Work task: Once the line holding "Oksels kuur 6 x 15 minuten € 250,00" appears, repeat it and each line after it to the end of the data, exactly and with nothing else; pictures stay out.

Records from a dataset:
----

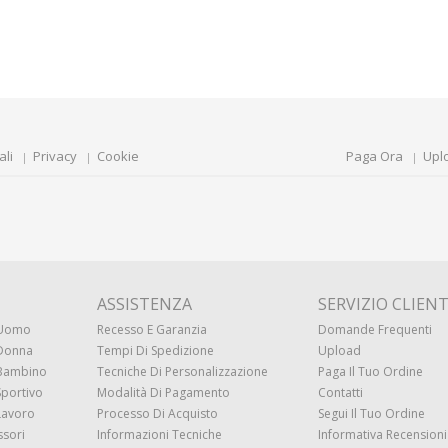
ali
Privacy
Cookie
Paga Ora
Upl
ASSISTENZA
SERVIZIO CLIENT
 Uomo
Recesso E Garanzia
Domande Frequenti
 Donna
Tempi Di Spedizione
Upload
 Bambino
Tecniche Di Personalizzazione
Paga Il Tuo Ordine
Sportivo
Modalità Di Pagamento
Contatti
Lavoro
Processo Di Acquisto
Segui Il Tuo Ordine
ssori
Informazioni Tecniche
Informativa Recensioni 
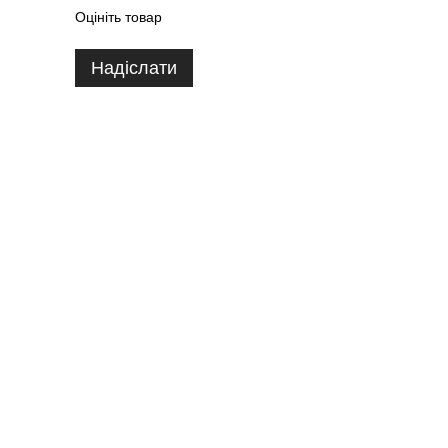
Оцініть товар
Надіслати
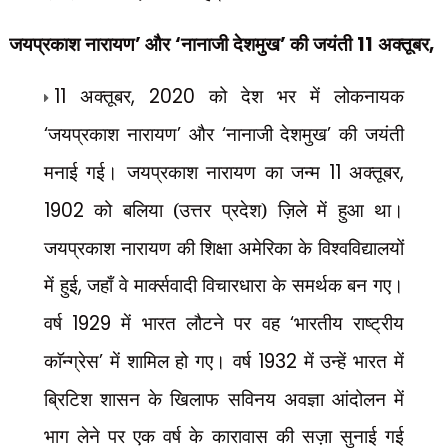
जयप्रकाश नारायण
’
और
‘
नानाजी देशमुख
’
की जयंती
11
अक्तूबर
,
11
अक्तूबर
, 2020
को देश भर में लोकनायक
‘
जयप्रकाश नारायण
’
और
‘
नानाजी देशमुख
’
की जयंती
मनाई गई। जयप्रकाश नारायण का जन्म
11
अक्तूबर
,
1902
को बलिया (उत्तर प्रदेश) ज़िले में हुआ था।
जयप्रकाश नारायण की शिक्षा अमेरिका के विश्वविद्यालयों
में हुई
,
जहाँ वे मार्क्सवादी विचारधारा के समर्थक बन गए।
वर्ष
1929
में भारत लौटने पर वह
‘
भारतीय राष्ट्रीय
काॅन्ग्रेस
’
में शामिल हो गए। वर्ष
1932
में उन्हें भारत में
ब्रिटिश शासन के खिलाफ सविनय अवज्ञा आंदोलन में
भाग लेने पर एक वर्ष के कारावास की सज़ा सुनाई गई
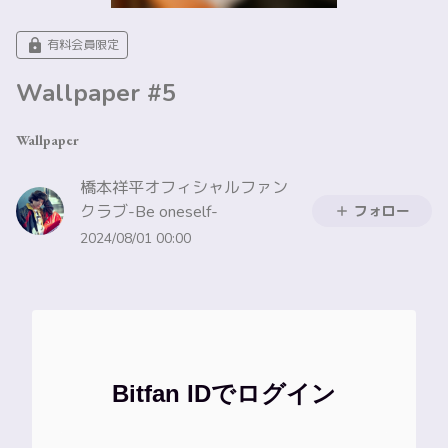
有料会員限定
Wallpaper #5
Wallpaper
橋本祥平オフィシャルファン
クラブ-Be oneself-
フォロー
2024/08/01 00:00
Bitfan IDでログイン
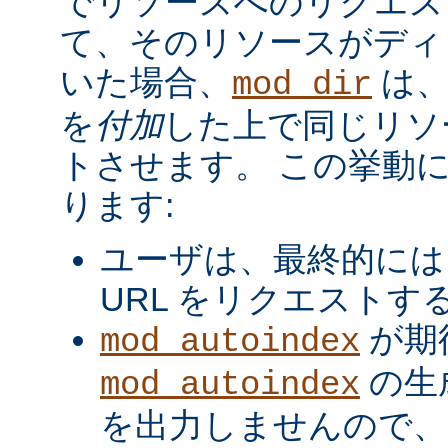
でリソースへのリクエス
て、そのリソースがディ
いた場合、
は、
mod_dir
を
付加
した上で同じリソ
トさせます。 この挙動
ります:
ユーザは、最終的には
URL をリクエストす
が期
mod_autoindex
の生
mod_autoindex
を出力しませんので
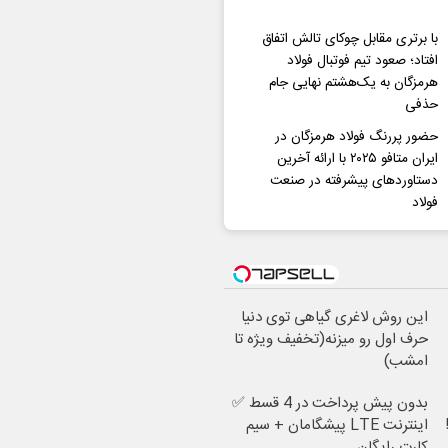
با برتری مقابل چوکای تالش اتفاق
افتاد؛ صعود تیم فوتبال فولاد
هرمزگان به یک‌هشتم نهایی جام
حذفی
حضور پررنگ فولاد هرمزگان در
ایران متافو ۲۰۲۵ با ارائه آخرین
دستاوردهای پیشرفته در صنعت
فولاد
این روش لاغری گیاهی توی دنیا
حرف اول رو میزنه(تخفیف ویژه تا
امشب)
بدون پیش پرداخت در 4 قسط ✅
اینترنت LTE پیشگامان + سیم
کارت رایگان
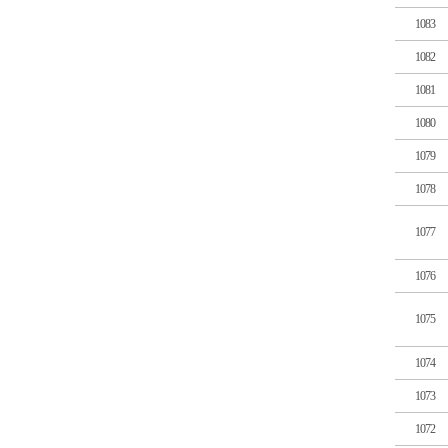
1083
1082
1081
1080
1079
1078
1077
1076
1075
1074
1073
1072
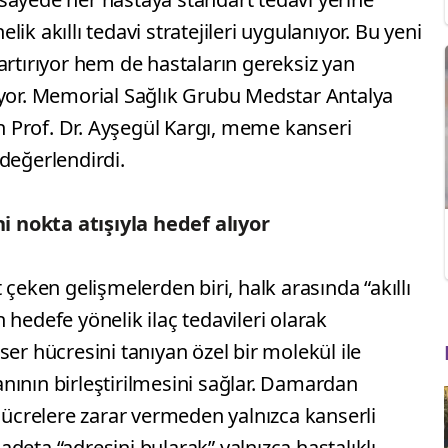
ik akıllı tedavi stratejileri uygulanıyor. Bu yeni
artırıyor hem de hastaların gereksiz yan
iyor. Memorial Sağlık Grubu Medstar Antalya
 Prof. Dr. Ayşegül Kargı, meme kanseri
değerlendirdi.
ni nokta atışıyla hedef alıyor
 çeken gelişmelerden biri, halk arasında “akıllı
 hedefe yönelik ilaç tedavileri olarak
er hücresini tanıyan özel bir molekül ile
nının birleştirilmesini sağlar. Damardan
 hücrelere zarar vermeden yalnızca kanserli
, adeta “adresini bularak” yalnızca hastalıklı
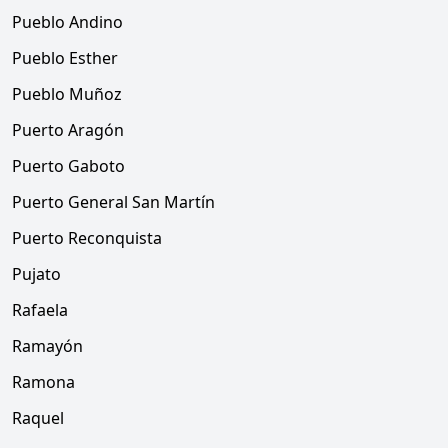
Pueblo Andino
Pueblo Esther
Pueblo Muñoz
Puerto Aragón
Puerto Gaboto
Puerto General San Martín
Puerto Reconquista
Pujato
Rafaela
Ramayón
Ramona
Raquel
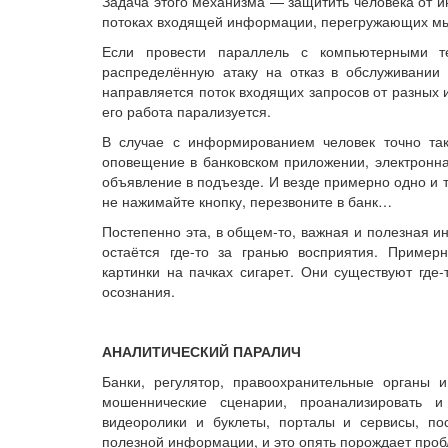
Задача этого механизма — защитить человека от и
потоках входящей информации, перегружающих м
Если провести параллель с компьютерными т
распределённую атаку на отказ в обслуживании
направляется поток входящих запросов от разных 
его работа парализуется.
В случае с информированием человек точно так
оповещение в банковском приложении, электронна
объявление в подъезде. И везде примерно одно и 
не нажимайте кнопку, перезвоните в банк…
Постепенно эта, в общем-то, важная и полезная
остаётся где-то за гранью восприятия. Пример
картинки на пачках сигарет. Они существуют где
осознания.
АНАЛИТИЧЕСКИЙ ПАРАЛИЧ
Банки, регулятор, правоохранительные органы 
мошеннические сценарии, проанализировать 
видеоролики и буклеты, порталы и сервисы, п
полезной информации, и это опять порождает про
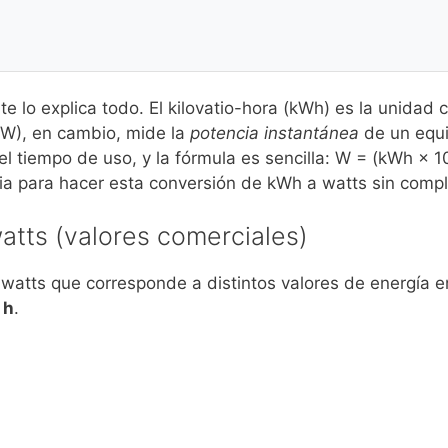
 te lo explica todo. El kilovatio-hora (kWh) es la unidad 
(W), en cambio, mide la
potencia instantánea
de un equi
l tiempo de uso, y la fórmula es sencilla: W = (kWh × 1
cia para hacer esta conversión de kWh a watts sin compl
atts (valores comerciales)
 watts que corresponde a distintos valores de energía 
 h
.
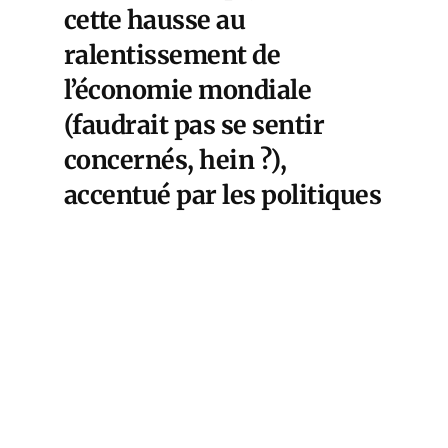
cette hausse au
ralentissement de
l’économie mondiale
(faudrait pas se sentir
concernés, hein ?),
accentué par les politiques
monétaires restrictives
depuis 2022 (qui ne sont
que le retour de bâton du
laxisme covidien), le tout
sur fond de tensions
géopolitiques. Bercy,
comme d’habitude, a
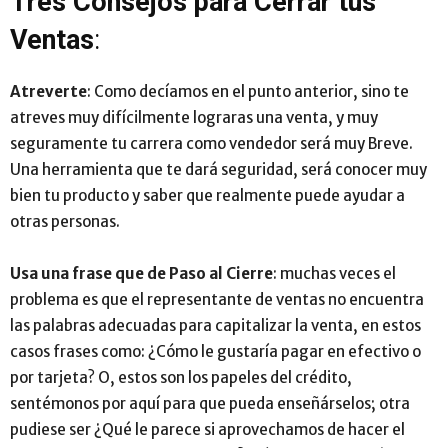
Tres Consejos para Cerrar tus
Ventas
:
Atreverte
: Como decíamos en el punto anterior, sino te
atreves muy difícilmente lograras una venta, y muy
seguramente tu carrera como vendedor será muy Breve.
Una herramienta que te dará seguridad, será conocer muy
bien tu producto y saber que realmente puede ayudar a
otras personas.
Usa una frase que de Paso al Cierre
: muchas veces el
problema es que el representante de ventas no encuentra
las palabras adecuadas para capitalizar la venta, en estos
casos frases como: ¿Cómo le gustaría pagar en efectivo o
por tarjeta? O, estos son los papeles del crédito,
sentémonos por aquí para que pueda enseñárselos; otra
pudiese ser ¿Qué le parece si aprovechamos de hacer el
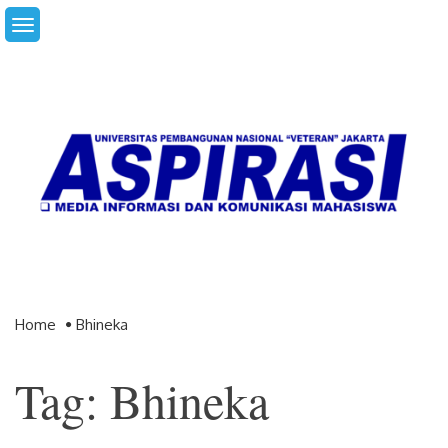
Skip
to
content
Home
Bhineka
Tag: Bhineka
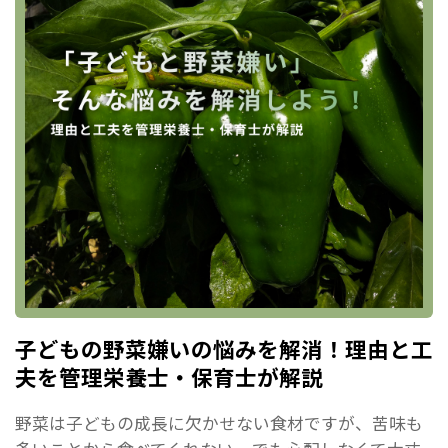
子どもの野菜嫌いの悩みを解消！理由と工
夫を管理栄養士・保育士が解説
野菜は子どもの成長に欠かせない食材ですが、苦味も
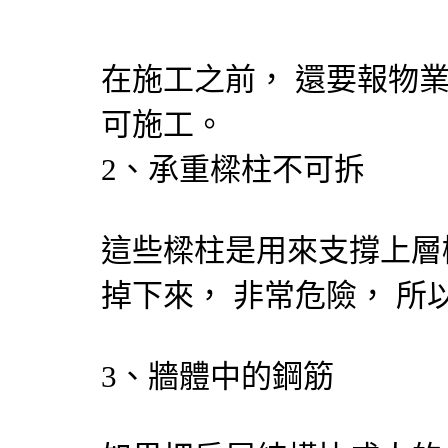
在施工之前， 還要報物
可施工。
2、承重樑柱不可拆
這些樑柱是用來支撐上層
掉下來， 非常危險， 
3、牆體中的鋼筋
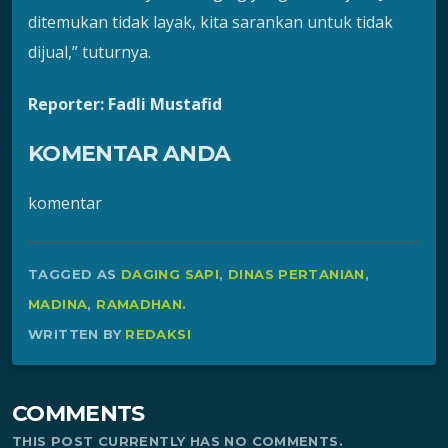
ditemukan tidak layak, kita sarankan untuk tidak
dijual,” tuturnya.
Reporter: Fadli Mustafid
KOMENTAR ANDA
komentar
TAGGED AS
DAGING SAPI
,
DINAS PERTANIAN
,
MADINA
,
RAMADHAN
.
WRITTEN BY
REDAKSI
COMMENTS
THIS POST CURRENTLY HAS NO COMMENTS.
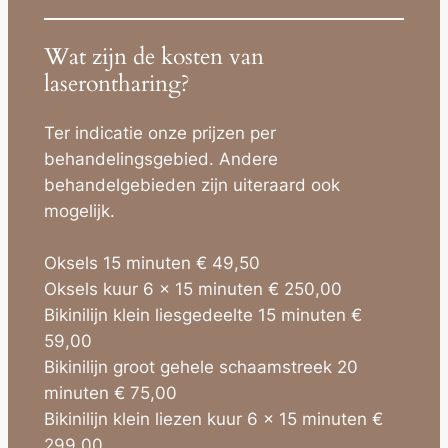
Wat zijn de kosten van
laserontharing?
Ter indicatie onze prijzen per
behandelingsgebied. Andere
behandelgebieden zijn uiteraard ook
mogelijk.
Oksels 15 minuten € 49,50
Oksels kuur 6 x 15 minuten € 250,00
Bikinilijn klein liesgedeelte 15 minuten €
59,00
Bikinilijn groot gehele schaamstreek 20
minuten € 75,00
Bikinilijn klein liezen kuur 6 x 15 minuten €
299,00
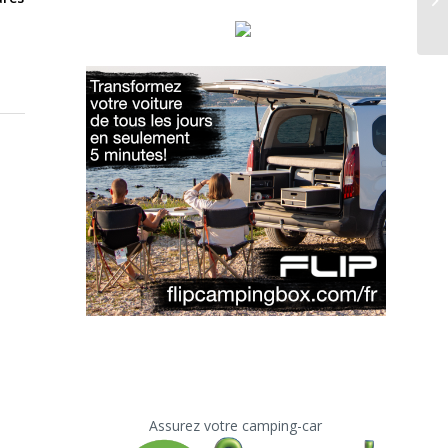
Assurez votre camping-car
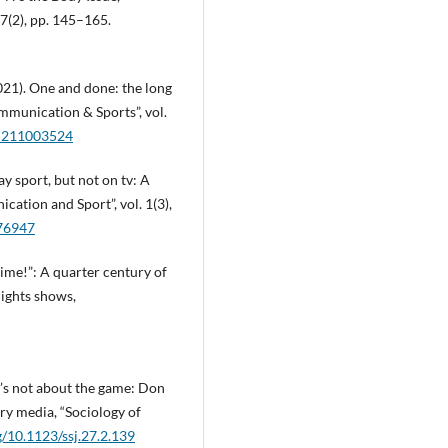
 7(2), pp. 145–165.
021). One and done: the long
mmunication & Sports”, vol.
95211003524
 sport, but not on tv: A
ation and Sport”, vol. 1(3),
476947
time!”: A quarter century of
lights shows,
t’s not about the game: Don
ry media, “Sociology of
g/10.1123/ssj.27.2.139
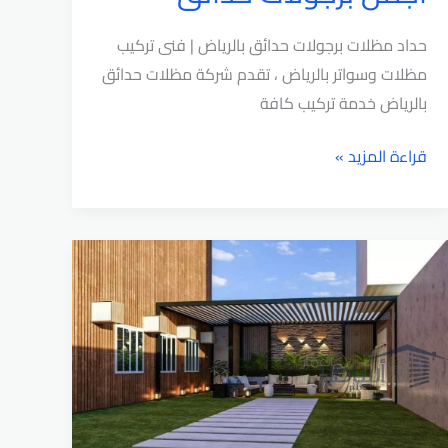
حداد مظلات برجولات حدائق بالرياض | فنى تركيب
مظلات وسواتر بالرياض ، تقدم شركة مظلات حدائق
بالرياض خدمة تركيب كافة
حداد
قراءة المزيد »
مظلات
برجولات
حدائق
بالرياض
|
تركيب
اجمل
برجولات
حدائق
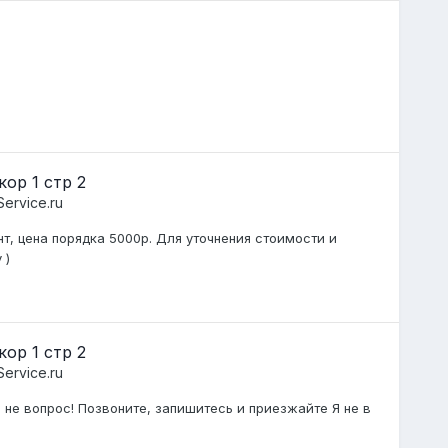
ор 1 стр 2
ervice.ru
, цена порядка 5000р. Для уточнения стоимости и
 )
ор 1 стр 2
ervice.ru
 не вопрос! Позвоните, запишитесь и приезжайте Я не в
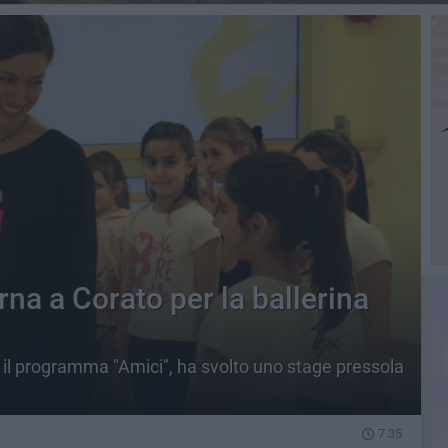
na a Corato per la ballerina
 il programma "Amici", ha svolto uno stage pressola
7.35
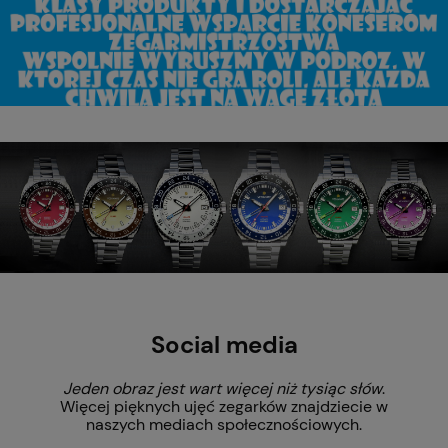
Social media
Jeden obraz jest wart więcej niż tysiąc słów
.
Więcej pięknych ujęć zegarków znajdziecie w
naszych mediach społecznościowych.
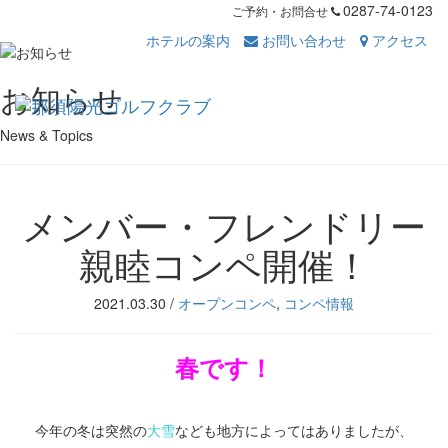
0287-74-0123
ご予約・お問合せ
ホテルの案内
お問い合わせ
アクセス
Toggl
お知らせ
navig
News & Topics
メンバー・フレンドリー
親睦コンペ開催！
2021.03.30
/
オープンコンペ
,
コンペ情報
春です！
余白
今年の冬は突然の
大雪
なども地方によってはありましたが、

----

Written response:
Oksels kuur 6 x 15 minuten € 250,00
Bikinilijn klein liesgedeelte 15 minuten €
59,00
Bikinilijn groot gehele schaamstreek 20
minuten € 75,00
Bikinilijn klein liezen kuur 6 x 15 minuten €
299,00
Assurez votre camping-car
 7(2), pp. 145–165.
021). One and done: the long
mmunication & Sports”, vol.
95211003524
 sport, but not on tv: A
ation and Sport”, vol. 1(3),
476947
time!”: A quarter century of
lights shows,
t’s not about the game: Don
ry media, “Sociology of
g/10.1123/ssj.27.2.139
حداد مظلات برجولات حدائق بالرياض | فنى تركيب
مظلات وسواتر بالرياض ، تقدم شركة مظلات حدائق
بالرياض خدمة تركيب كافة
حداد
قراءة المزيد »
مظلات
برجولات
حدائق
بالرياض
|
تركيب
اجمل
برجولات
حدائق
ор 1 стр 2
ervice.ru
, цена порядка 5000р. Для уточнения стоимости и
 )
ор 1 стр 2
ervice.ru
 не вопрос! Позвоните, запишитесь и приезжайте Я не в
na a Corato per la ballerina
 il programma "Amici", ha svolto uno stage pressola
7.35
Social media
Jeden obraz jest wart więcej niż tysiąc słów
.
Więcej pięknych ujęć zegarków znajdziecie w
naszych mediach społecznościowych.
0287-74-0123
ご予約・お問合せ
ホテルの案内
お問い合わせ
アクセス
Toggl
お知らせ
navig
News & Topics
メンバー・フレンドリー
親睦コンペ開催！
2021.03.30
/
オープンコンペ
,
コンペ情報
春です！
余白
今年の冬は突然の
大雪
なども地方によってはありましたが、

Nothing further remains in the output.